**EXTRACT:**
☆ ☆ ☆

Drive BC Network Analysis

Author

Robert Yacovelli

Data Loading and Initial Cleaning

suppressPackageStartupMessages(library(dplyr))
suppressPackageStartupMessages(library(readr))
suppressPackageStartupMessages(library(tidyr))
suppressPackageStartupMessages(library(igraph))
suppressPackageStartupMessages(library(lubridate))
suppressPackageStartupMessages(library(stringr))
# Function to standardize attribute names and handle event type variations
standardize_name <- function(x) {
  x <- x %>%
    tolower() %>%
    gsub("_", "", .) %>%
    gsub(" ", "", .) %>%
    trimws()
}

# Function to load and clean data for a given year
load_and_clean_data <- function(file_path) {
  data <- read_csv(file_path, show_col_types = FALSE)

☆ ☆ ☆

**MATERIAL SUPPLIED:**
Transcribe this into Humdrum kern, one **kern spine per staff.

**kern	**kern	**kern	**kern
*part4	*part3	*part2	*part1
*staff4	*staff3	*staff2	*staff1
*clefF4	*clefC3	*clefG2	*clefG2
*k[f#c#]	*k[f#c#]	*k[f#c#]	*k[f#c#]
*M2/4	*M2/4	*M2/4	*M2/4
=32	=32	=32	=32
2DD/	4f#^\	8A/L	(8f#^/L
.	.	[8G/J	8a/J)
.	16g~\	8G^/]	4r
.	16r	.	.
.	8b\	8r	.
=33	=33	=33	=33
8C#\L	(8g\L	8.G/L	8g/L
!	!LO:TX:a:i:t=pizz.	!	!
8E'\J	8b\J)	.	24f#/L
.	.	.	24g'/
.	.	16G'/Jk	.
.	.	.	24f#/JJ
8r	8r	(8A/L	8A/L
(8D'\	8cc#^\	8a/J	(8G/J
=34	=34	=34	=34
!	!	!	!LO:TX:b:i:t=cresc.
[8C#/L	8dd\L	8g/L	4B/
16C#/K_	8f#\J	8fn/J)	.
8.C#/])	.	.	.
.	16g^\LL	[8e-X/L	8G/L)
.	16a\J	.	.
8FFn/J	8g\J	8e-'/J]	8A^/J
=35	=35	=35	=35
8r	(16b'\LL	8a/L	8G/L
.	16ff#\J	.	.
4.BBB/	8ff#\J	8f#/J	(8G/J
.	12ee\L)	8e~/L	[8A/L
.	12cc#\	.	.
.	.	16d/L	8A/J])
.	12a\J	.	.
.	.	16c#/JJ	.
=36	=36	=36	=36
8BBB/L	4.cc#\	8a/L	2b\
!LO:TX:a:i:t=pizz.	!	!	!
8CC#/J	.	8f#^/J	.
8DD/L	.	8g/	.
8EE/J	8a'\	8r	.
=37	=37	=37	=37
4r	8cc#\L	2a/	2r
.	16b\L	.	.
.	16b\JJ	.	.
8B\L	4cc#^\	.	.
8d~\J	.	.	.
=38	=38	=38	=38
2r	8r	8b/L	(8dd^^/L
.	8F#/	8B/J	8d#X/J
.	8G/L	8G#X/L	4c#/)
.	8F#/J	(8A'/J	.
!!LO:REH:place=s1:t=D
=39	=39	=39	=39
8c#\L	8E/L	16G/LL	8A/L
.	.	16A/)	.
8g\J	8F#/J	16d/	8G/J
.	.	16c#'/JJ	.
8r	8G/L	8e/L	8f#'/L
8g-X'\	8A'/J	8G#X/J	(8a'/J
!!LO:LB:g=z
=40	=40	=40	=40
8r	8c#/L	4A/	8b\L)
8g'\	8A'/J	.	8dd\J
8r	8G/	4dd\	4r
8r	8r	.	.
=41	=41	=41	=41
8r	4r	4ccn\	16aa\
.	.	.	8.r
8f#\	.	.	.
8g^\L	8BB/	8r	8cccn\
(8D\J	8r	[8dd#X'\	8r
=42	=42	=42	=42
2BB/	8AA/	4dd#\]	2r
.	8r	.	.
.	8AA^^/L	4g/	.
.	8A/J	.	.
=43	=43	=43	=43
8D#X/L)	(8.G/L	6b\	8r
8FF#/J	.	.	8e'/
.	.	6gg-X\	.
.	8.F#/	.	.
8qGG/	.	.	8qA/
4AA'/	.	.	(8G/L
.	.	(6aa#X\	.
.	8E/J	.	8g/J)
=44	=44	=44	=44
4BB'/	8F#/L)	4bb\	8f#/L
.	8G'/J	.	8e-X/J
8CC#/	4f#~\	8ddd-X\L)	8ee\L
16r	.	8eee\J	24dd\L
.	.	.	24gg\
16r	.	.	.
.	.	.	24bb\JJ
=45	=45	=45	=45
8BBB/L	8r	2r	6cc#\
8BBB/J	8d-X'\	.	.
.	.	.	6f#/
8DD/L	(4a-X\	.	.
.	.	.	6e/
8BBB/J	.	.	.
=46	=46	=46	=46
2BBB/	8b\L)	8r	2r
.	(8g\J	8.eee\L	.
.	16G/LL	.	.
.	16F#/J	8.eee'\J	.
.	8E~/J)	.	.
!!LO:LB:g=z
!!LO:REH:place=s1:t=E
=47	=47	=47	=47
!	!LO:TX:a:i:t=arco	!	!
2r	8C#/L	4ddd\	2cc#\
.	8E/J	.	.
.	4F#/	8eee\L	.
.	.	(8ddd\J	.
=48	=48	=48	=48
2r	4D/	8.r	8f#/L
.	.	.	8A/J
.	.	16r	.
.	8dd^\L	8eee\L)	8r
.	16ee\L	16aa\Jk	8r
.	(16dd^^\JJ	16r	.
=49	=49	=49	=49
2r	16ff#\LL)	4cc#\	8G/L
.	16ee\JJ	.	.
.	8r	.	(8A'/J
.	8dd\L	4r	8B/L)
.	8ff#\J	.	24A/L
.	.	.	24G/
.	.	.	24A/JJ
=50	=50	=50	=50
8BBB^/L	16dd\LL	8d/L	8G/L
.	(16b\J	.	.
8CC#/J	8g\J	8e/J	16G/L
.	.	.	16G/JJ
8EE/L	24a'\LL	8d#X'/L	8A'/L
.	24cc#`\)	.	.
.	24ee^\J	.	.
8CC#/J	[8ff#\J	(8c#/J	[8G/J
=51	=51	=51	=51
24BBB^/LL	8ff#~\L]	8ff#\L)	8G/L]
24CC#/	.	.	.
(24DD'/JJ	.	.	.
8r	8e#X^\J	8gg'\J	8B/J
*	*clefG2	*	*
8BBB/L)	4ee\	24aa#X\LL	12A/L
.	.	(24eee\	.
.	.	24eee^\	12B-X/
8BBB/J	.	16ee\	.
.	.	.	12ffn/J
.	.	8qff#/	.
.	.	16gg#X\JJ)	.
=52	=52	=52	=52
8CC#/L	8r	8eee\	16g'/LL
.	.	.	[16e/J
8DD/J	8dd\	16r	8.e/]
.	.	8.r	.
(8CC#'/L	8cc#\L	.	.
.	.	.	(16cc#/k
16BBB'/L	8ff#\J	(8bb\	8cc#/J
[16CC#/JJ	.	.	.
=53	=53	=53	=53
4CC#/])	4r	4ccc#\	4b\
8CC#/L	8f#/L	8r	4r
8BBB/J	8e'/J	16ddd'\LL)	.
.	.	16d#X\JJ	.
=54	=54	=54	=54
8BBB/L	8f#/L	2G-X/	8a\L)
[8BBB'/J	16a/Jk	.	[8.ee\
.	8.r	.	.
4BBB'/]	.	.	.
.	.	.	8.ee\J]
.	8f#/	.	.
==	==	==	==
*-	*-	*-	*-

☆ ☆ ☆

**WRITTEN TASK A:** Name every R package that the Drive BC network analysis page loads.
**WRITTEN TASK B:** Write out the Drive BC network analysis page from "Robert Yacovelli" up to and including "suppressPackageStartupMessages(library(lubridate))".
The items have no connection to the Drive BC network analysis page.

**TASK RESPONSE A:** dplyr, readr, tidyr, igraph, lubridate, stringr

**TASK RESPONSE B:**
Robert Yacovelli

Data Loading and Initial Cleaning

suppressPackageStartupMessages(library(dplyr))
suppressPackageStartupMessages(library(readr))
suppressPackageStartupMessages(library(tidyr))
suppressPackageStartupMessages(library(igraph))
suppressPackageStartupMessages(library(lubridate))